The bustle at the front door said it all, and sure enough, there was Gehrig followed by the Bambino himself, the Sultan of Swat, George Herman, better known far and wide as Babe Ruth.

He was wearing a camel’s hair coat, and big cigar was clenched between his teeth as he waved to the crowd.

He pinched two barmaids, winked at Sonja Henie, slapped Red Grange on the back and stepped over John L. Sullivan who was passed out again on the floor.

Harold Abrahams lined up the six ball to the corner pocket, but Ruth walked behind him and gently nudged the cue stick. The shot went awry.

“You lousy son …” Abrahams said.

“Ah, and your movie stunk, too, you lousy Chariot of Sugar,” Ruth said, laughing, making his way to the table where Mathewson, Speaker and Johnson were sitting. Gehrig joined them, and Speaker ordered another round. Ruth started growling as he watched the big screen television.

“What the…is this?” he said as Annika Sorenstam sank a long putt in the desert.

“SportsCenter” Johnson said, and Ruth let loose a long string of obscenities that made Joe Louis, Bill Tilden, Bobby Jones and Eddie Arcaro look up from their card game.

“I told the dirty four-flusher who owns this joint never to put ESPN on that television,” Ruth snarled.

“Why not?” Gehrig asked.

“Oh, he’s just still mad that ESPN selected Michael Jordan as the top athlete of the 20th century” Mathewson said.

“Lousy basketball player,” Ruth growled. “Guy was a washout as a baseball player. Anybody can dunk a basketball.”

“Shoot,” Mathewson said. “Anybody knows Jordan couldn’t carry Bill Russell’s jock anyway.”

Ruth was about to say something else obscene, but Sorenstam was no longer on the screen. Instead there was Barry Bonds, on crutches, hopping his way across some parking lot. This time Ruth swore so loudly that Jackie Robinson looked up from the Pac-Man machine and Joe Louis missed badly with his dart shot.

“Now what?” Ruth barked, shaking his head.

“More steroid stuff,” Gehrig said quietly.

“Tell the truth,” Mathewson asked. “Babe, would you have used steroids if they were around back then?”
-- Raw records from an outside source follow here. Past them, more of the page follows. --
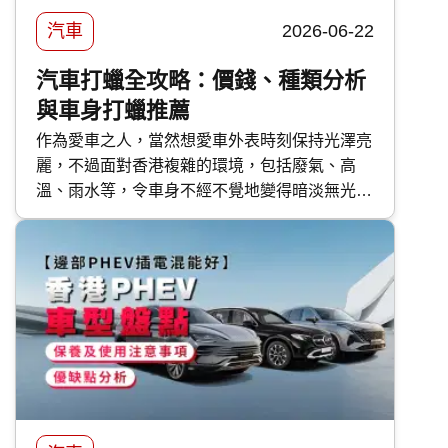
汽車
2026-06-22
汽車打蠟全攻略：價錢、種類分析
與車身打蠟推薦
作為愛車之人，當然想愛車外表時刻保持光澤亮
麗，不過面對香港複雜的環境，包括廢氣、高
溫、雨水等，令車身不經不覺地變得暗淡無光，
如果不及時打理保護，隨時會對車漆造成不可逆
轉的傷害。 要保護車漆，最高性價比的方法首
選汽車打蠟。然而，坊間的汽車蠟種類繁多，價
錢由 DIY 的百多元，到汽車美容店的幾千元不
等，到底該如何選擇？傳統打蠟與近年流行的
汽車鍍膜 又有甚麼分別？ 快而保 為你一文看清
汽車打蠟的好處、種類、價錢比較及常見問題，
助你選出最適合愛車的護理方案！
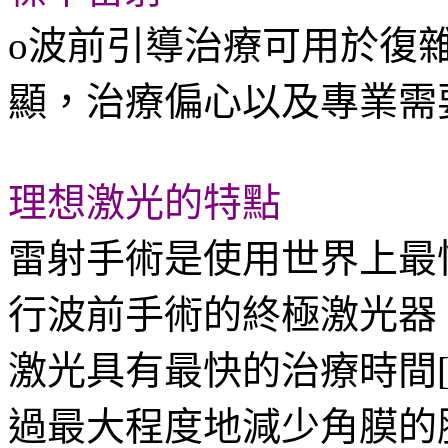
o波前引導治療可用於復
顯，治療偏心以及專業需
理想激光的特點
雷射手術是使用世界上最快，
行波前手術的終極激光器
激光具有最快的治療時間[5
過最大程度地減少角膜的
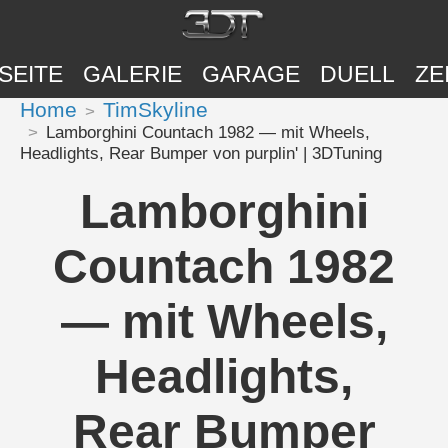
SEITE
GALERIE
GARAGE
DUELL
ZE
Home
TimSkyline
Lamborghini Countach 1982 — mit Wheels,
Headlights, Rear Bumper von purplin' | 3DTuning
Lamborghini
Countach 1982
— mit Wheels,
Headlights,
Rear Bumper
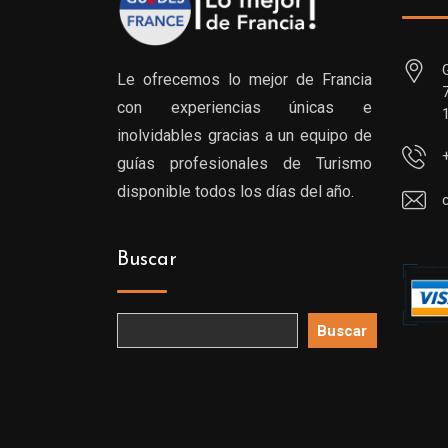
Le ofrecemos lo mejor de Francia
con experiencias únicas e
inolvidables gracias a un equipo de
guías profesionales de Turismo
disponible todos los días del año.
Buscar
Buscar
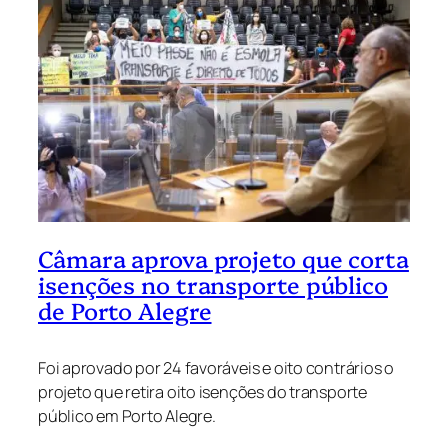
Câmara aprova projeto que corta
isenções no transporte público
de Porto Alegre
Foi aprovado por 24 favoráveis e oito contrários o
projeto que retira oito isenções do transporte
público em Porto Alegre.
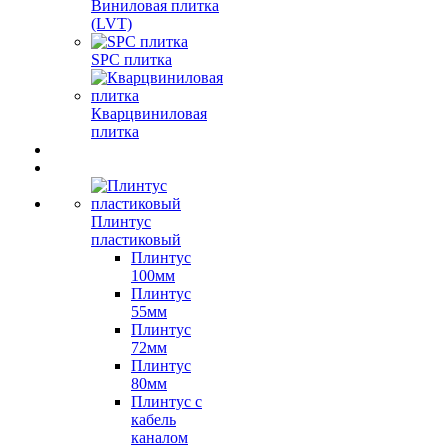
Виниловая плитка
(LVT)
SPC плитка
Кварцвиниловая
плитка
Плинтус
пластиковый
Плинтус
100мм
Плинтус
55мм
Плинтус
72мм
Плинтус
80мм
Плинтус с
кабель
каналом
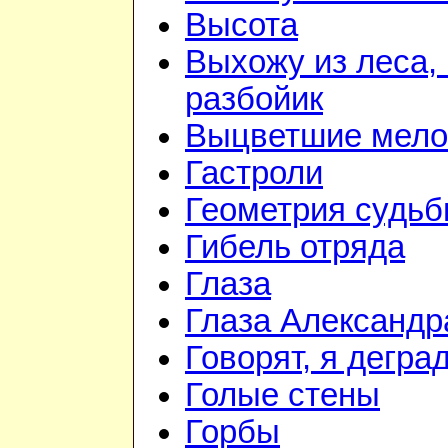
Высота
Выхожу из леса, 
разбойик
Выцветшие мело
Гастроли
Геометрия судь
Гибель отряда
Глаза
Глаза Александр
Говорят, я дегра
Голые стены
Горбы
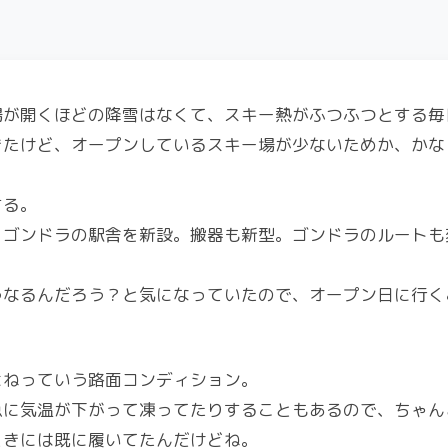
場が開くほどの降雪はなくて、スキー熱がふつふつとする毎
きたけど、オープンしているスキー場が少ないためか、かな
する。
、ゴンドラの駅舎を新設。搬器も新型。ゴンドラのルートも
うなるんだろう？と気になっていたので、オープン日に行く
よねっていう路面コンディション。
急に気温が下がって凍ってたりすることもあるので、ちゃん
ときには既に履いてたんだけどね。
“Of course he would have,” Speaker said. “In no time flat.”

“No way,” Ruth said, protesting. “I’d stuck to frog legs and pigs knuckles and those delicious spare ribs from the House of Good Shepherd out there in Saint Louie.”
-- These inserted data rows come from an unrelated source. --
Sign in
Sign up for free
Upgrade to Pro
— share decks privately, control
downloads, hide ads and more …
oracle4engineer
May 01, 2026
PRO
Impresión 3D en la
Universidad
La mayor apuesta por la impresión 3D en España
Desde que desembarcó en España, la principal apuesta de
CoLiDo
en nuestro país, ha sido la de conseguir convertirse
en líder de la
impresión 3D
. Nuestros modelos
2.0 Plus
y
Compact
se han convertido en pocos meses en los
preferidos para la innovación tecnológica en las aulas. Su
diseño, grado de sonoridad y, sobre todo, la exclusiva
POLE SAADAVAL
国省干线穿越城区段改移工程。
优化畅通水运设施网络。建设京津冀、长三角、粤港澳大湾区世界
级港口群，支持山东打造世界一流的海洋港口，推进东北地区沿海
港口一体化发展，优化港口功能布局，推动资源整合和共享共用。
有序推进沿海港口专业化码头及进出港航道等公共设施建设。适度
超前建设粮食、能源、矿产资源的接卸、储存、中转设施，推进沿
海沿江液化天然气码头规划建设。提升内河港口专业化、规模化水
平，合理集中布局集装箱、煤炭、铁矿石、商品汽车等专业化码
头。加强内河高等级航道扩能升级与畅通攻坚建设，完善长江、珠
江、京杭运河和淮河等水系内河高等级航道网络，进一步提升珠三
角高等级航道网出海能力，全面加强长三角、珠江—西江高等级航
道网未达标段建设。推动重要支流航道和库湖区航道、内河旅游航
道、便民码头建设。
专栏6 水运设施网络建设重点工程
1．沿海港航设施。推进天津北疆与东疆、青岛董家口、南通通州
“House of the Good Shepherd?” Johnson asked, but Mathewson help up his hand and shook his head.

“This guy is gonna pass you this year, Babe,” Speaker said, eying Bonds on the screen.

“Good for him,” Ruth said waving his hand dismissively. “He ever win 20 or throw a shutout in a World Series?”
“Or call his shot?” Gehrig said sarcastically. “Babe, when gonna own up and admit you never did such a thing?”

“When Shoeless Joe owns up to the fact that he helped throw the World Series,” Ruth said.

“Please,” Mathewson said, “Don’t tell us about how you saved baseball again.”

But Ruth was still watching Bonds.

“He can hit all the home runs he wants,” Ruth said. “He couldn’t carry Willie Mays’ Fruit of the Looms and nobody had it tougher than Aaron. Not me, not you, Lou, not any of these guys.”

“No kidding,” Gehrig said. “I wouldn’t have wanted to face Bob Gibson, Sandy Koufax and Juan Marichal. Plus you and I were lucky we never had to face Satchel Paige and those guys.”

“Or be measured against Josh Gibson,” Ruth said solemnly.

There were nods all around the table and clinking of glasses.

“Records were made to be broken,” Mathewson said. “The great myths and legends…they last forever.”